By 1805, at age 26, Kemp had saved enough money to establish his own shipyard. He purchased land at Washington and Aliceanna streets and in 1807 he began designing and building ships, almost exclusively Baltimore schooners. Even the United States Navy sought his expertise. His yard built two ships for the Navy, the U.S.S. Erie and the U.S.S. Ontario. Kemp also crafted the masts and spars for the nearly-complete frigate Java. Business was soon thriving. Kemp’s weekly payroll was $1,000 (at a time when skilled workmen earned about $3 per day). An astute businessman, Kemp often bought shares of ownership in the privateers  his yard built. Many shipbuilders did this as  an investment and to help ensure future  repair contracts.

Business was so good that in May 1814, he purchased a 170-acre estate in Baltimore called Lovely Green. He guessed that if the British attacked and captured Baltimore, they would most assuredly set fire to the shipyards and possibly confiscate his home. Everything Kemp had worked so hard for could go up in flames. Yet Kemp’s success was a major reason why the British hated Baltimore.

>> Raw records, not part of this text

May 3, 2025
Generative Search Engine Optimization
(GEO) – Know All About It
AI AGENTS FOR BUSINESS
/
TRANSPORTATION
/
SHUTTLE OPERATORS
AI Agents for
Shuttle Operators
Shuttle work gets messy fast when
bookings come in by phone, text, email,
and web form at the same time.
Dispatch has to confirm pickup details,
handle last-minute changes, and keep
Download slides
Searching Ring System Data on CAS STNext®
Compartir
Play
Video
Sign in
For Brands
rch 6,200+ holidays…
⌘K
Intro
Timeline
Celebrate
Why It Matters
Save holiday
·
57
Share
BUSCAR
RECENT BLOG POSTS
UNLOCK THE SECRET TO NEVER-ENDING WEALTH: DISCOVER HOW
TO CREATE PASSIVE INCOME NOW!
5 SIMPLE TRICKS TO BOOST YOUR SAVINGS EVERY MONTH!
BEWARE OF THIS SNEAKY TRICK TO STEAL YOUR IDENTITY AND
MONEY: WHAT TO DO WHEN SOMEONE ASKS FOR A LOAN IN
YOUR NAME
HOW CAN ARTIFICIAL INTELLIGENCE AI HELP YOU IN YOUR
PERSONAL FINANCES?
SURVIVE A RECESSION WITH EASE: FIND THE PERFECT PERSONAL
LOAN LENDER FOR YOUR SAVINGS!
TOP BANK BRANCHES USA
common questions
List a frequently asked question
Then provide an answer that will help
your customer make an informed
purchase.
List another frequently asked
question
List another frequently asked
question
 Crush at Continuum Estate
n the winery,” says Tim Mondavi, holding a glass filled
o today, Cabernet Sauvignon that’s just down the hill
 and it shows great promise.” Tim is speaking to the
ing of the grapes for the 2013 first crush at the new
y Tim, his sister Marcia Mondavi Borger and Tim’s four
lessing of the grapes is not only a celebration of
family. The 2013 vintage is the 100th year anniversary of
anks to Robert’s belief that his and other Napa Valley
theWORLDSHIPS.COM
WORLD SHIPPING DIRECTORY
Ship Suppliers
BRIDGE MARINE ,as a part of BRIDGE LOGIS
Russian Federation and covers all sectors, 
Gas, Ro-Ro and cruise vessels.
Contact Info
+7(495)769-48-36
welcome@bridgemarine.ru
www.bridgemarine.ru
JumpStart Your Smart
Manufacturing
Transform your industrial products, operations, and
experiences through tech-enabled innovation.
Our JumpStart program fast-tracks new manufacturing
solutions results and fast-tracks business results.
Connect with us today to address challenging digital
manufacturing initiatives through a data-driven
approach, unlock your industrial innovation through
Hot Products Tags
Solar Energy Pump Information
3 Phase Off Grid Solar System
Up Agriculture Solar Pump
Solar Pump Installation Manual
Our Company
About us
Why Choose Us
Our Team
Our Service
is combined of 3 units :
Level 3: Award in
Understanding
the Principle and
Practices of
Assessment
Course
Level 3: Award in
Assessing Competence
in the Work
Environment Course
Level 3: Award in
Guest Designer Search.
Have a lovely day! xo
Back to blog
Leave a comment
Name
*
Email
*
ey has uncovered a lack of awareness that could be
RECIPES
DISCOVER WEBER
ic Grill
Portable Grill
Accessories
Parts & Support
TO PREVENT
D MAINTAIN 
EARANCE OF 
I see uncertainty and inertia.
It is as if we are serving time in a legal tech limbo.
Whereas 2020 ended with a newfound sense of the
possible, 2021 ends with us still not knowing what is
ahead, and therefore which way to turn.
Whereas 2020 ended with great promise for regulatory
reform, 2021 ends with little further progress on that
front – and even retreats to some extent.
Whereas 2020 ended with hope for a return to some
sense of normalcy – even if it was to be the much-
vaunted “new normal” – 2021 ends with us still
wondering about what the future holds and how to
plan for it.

After a three-day attack, the British failed to capture Baltimore, thanks to the defenders at Fort McHenry and Hampstead Hill (present-day Patterson Park). Today the spirit of Kemp and the privateers lives on in the Pride of Baltimore II, a reproduction tall ship docked in the city for much of the year. Built in Baltimore’s Inner Harbor in 1988 after the original Pride reproduction was tragically lost at sea, Pride II was officially commissioned in Fells Point, just yards away from Kemp’s historic shipyard where the Chasseur was built. While not an exact copy of the Chasseur, they share various features. Pride has sailed to over 200 ports around the world, an ambassador of Baltimore’s rich maritime heritage. It is an educational showcase, highlighting the days when Baltimore ships held a national reputation for their speed and agility—and, as the troublemakers of  the waves. 

Adapted from Star-Spangled: The Story of a Flag, a Battle, and the American Anthem, Abrams Books for Young Readers, 2020.